[Extracted records]
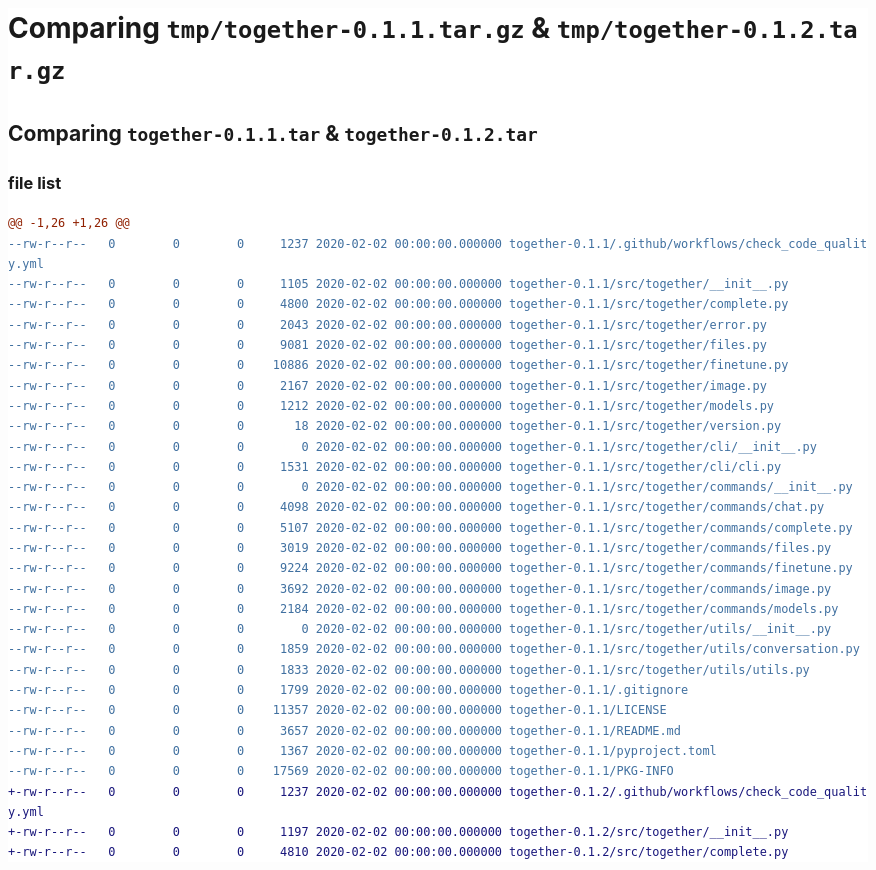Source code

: # Comparing `tmp/together-0.1.1.tar.gz` & `tmp/together-0.1.2.tar.gz`

## Comparing `together-0.1.1.tar` & `together-0.1.2.tar`

### file list

```diff
@@ -1,26 +1,26 @@
--rw-r--r--   0        0        0     1237 2020-02-02 00:00:00.000000 together-0.1.1/.github/workflows/check_code_quality.yml
--rw-r--r--   0        0        0     1105 2020-02-02 00:00:00.000000 together-0.1.1/src/together/__init__.py
--rw-r--r--   0        0        0     4800 2020-02-02 00:00:00.000000 together-0.1.1/src/together/complete.py
--rw-r--r--   0        0        0     2043 2020-02-02 00:00:00.000000 together-0.1.1/src/together/error.py
--rw-r--r--   0        0        0     9081 2020-02-02 00:00:00.000000 together-0.1.1/src/together/files.py
--rw-r--r--   0        0        0    10886 2020-02-02 00:00:00.000000 together-0.1.1/src/together/finetune.py
--rw-r--r--   0        0        0     2167 2020-02-02 00:00:00.000000 together-0.1.1/src/together/image.py
--rw-r--r--   0        0        0     1212 2020-02-02 00:00:00.000000 together-0.1.1/src/together/models.py
--rw-r--r--   0        0        0       18 2020-02-02 00:00:00.000000 together-0.1.1/src/together/version.py
--rw-r--r--   0        0        0        0 2020-02-02 00:00:00.000000 together-0.1.1/src/together/cli/__init__.py
--rw-r--r--   0        0        0     1531 2020-02-02 00:00:00.000000 together-0.1.1/src/together/cli/cli.py
--rw-r--r--   0        0        0        0 2020-02-02 00:00:00.000000 together-0.1.1/src/together/commands/__init__.py
--rw-r--r--   0        0        0     4098 2020-02-02 00:00:00.000000 together-0.1.1/src/together/commands/chat.py
--rw-r--r--   0        0        0     5107 2020-02-02 00:00:00.000000 together-0.1.1/src/together/commands/complete.py
--rw-r--r--   0        0        0     3019 2020-02-02 00:00:00.000000 together-0.1.1/src/together/commands/files.py
--rw-r--r--   0        0        0     9224 2020-02-02 00:00:00.000000 together-0.1.1/src/together/commands/finetune.py
--rw-r--r--   0        0        0     3692 2020-02-02 00:00:00.000000 together-0.1.1/src/together/commands/image.py
--rw-r--r--   0        0        0     2184 2020-02-02 00:00:00.000000 together-0.1.1/src/together/commands/models.py
--rw-r--r--   0        0        0        0 2020-02-02 00:00:00.000000 together-0.1.1/src/together/utils/__init__.py
--rw-r--r--   0        0        0     1859 2020-02-02 00:00:00.000000 together-0.1.1/src/together/utils/conversation.py
--rw-r--r--   0        0        0     1833 2020-02-02 00:00:00.000000 together-0.1.1/src/together/utils/utils.py
--rw-r--r--   0        0        0     1799 2020-02-02 00:00:00.000000 together-0.1.1/.gitignore
--rw-r--r--   0        0        0    11357 2020-02-02 00:00:00.000000 together-0.1.1/LICENSE
--rw-r--r--   0        0        0     3657 2020-02-02 00:00:00.000000 together-0.1.1/README.md
--rw-r--r--   0        0        0     1367 2020-02-02 00:00:00.000000 together-0.1.1/pyproject.toml
--rw-r--r--   0        0        0    17569 2020-02-02 00:00:00.000000 together-0.1.1/PKG-INFO
+-rw-r--r--   0        0        0     1237 2020-02-02 00:00:00.000000 together-0.1.2/.github/workflows/check_code_quality.yml
+-rw-r--r--   0        0        0     1197 2020-02-02 00:00:00.000000 together-0.1.2/src/together/__init__.py
+-rw-r--r--   0        0        0     4810 2020-02-02 00:00:00.000000 together-0.1.2/src/together/complete.py
```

» **Task to complete**: Skip the pictures and transcribe the rest of the records exactly.

» **Solution to this problem**:
Source code

: # Comparing `tmp/together-0.1.1.tar.gz` & `tmp/together-0.1.2.tar.gz`

## Comparing `together-0.1.1.tar` & `together-0.1.2.tar`

### file list

```diff
@@ -1,26 +1,26 @@
--rw-r--r--   0        0        0     1237 2020-02-02 00:00:00.000000 together-0.1.1/.github/workflows/check_code_quality.yml
--rw-r--r--   0        0        0     1105 2020-02-02 00:00:00.000000 together-0.1.1/src/together/__init__.py
--rw-r--r--   0        0        0     4800 2020-02-02 00:00:00.000000 together-0.1.1/src/together/complete.py
--rw-r--r--   0        0        0     2043 2020-02-02 00:00:00.000000 together-0.1.1/src/together/error.py
--rw-r--r--   0        0        0     9081 2020-02-02 00:00:00.000000 together-0.1.1/src/together/files.py
--rw-r--r--   0        0        0    10886 2020-02-02 00:00:00.000000 together-0.1.1/src/together/finetune.py
--rw-r--r--   0        0        0     2167 2020-02-02 00:00:00.000000 together-0.1.1/src/together/image.py
--rw-r--r--   0        0        0     1212 2020-02-02 00:00:00.000000 together-0.1.1/src/together/models.py
--rw-r--r--   0        0        0       18 2020-02-02 00:00:00.000000 together-0.1.1/src/together/version.py
--rw-r--r--   0        0        0        0 2020-02-02 00:00:00.000000 together-0.1.1/src/together/cli/__init__.py
--rw-r--r--   0        0        0     1531 2020-02-02 00:00:00.000000 together-0.1.1/src/together/cli/cli.py
--rw-r--r--   0        0        0        0 2020-02-02 00:00:00.000000 together-0.1.1/src/together/commands/__init__.py
--rw-r--r--   0        0        0     4098 2020-02-02 00:00:00.000000 together-0.1.1/src/together/commands/chat.py
--rw-r--r--   0        0        0     5107 2020-02-02 00:00:00.000000 together-0.1.1/src/together/commands/complete.py
--rw-r--r--   0        0        0     3019 2020-02-02 00:00:00.000000 together-0.1.1/src/together/commands/files.py
--rw-r--r--   0        0        0     9224 2020-02-02 00:00:00.000000 together-0.1.1/src/together/commands/finetune.py
--rw-r--r--   0        0        0     3692 2020-02-02 00:00:00.000000 together-0.1.1/src/together/commands/image.py
--rw-r--r--   0        0        0     2184 2020-02-02 00:00:00.000000 together-0.1.1/src/together/commands/models.py
--rw-r--r--   0        0        0        0 2020-02-02 00:00:00.000000 together-0.1.1/src/together/utils/__init__.py
--rw-r--r--   0        0        0     1859 2020-02-02 00:00:00.000000 together-0.1.1/src/together/utils/conversation.py
--rw-r--r--   0        0        0     1833 2020-02-02 00:00:00.000000 together-0.1.1/src/together/utils/utils.py
--rw-r--r--   0        0        0     1799 2020-02-02 00:00:00.000000 together-0.1.1/.gitignore
--rw-r--r--   0        0        0    11357 2020-02-02 00:00:00.000000 together-0.1.1/LICENSE
--rw-r--r--   0        0        0     3657 2020-02-02 00:00:00.000000 together-0.1.1/README.md
--rw-r--r--   0        0        0     1367 2020-02-02 00:00:00.000000 together-0.1.1/pyproject.toml
--rw-r--r--   0        0        0    17569 2020-02-02 00:00:00.000000 together-0.1.1/PKG-INFO
+-rw-r--r--   0        0        0     1237 2020-02-02 00:00:00.000000 together-0.1.2/.github/workflows/check_code_quality.yml
+-rw-r--r--   0        0        0     1197 2020-02-02 00:00:00.000000 together-0.1.2/src/together/__init__.py
+-rw-r--r--   0        0        0     4810 2020-02-02 00:00:00.000000 together-0.1.2/src/together/complete.py
```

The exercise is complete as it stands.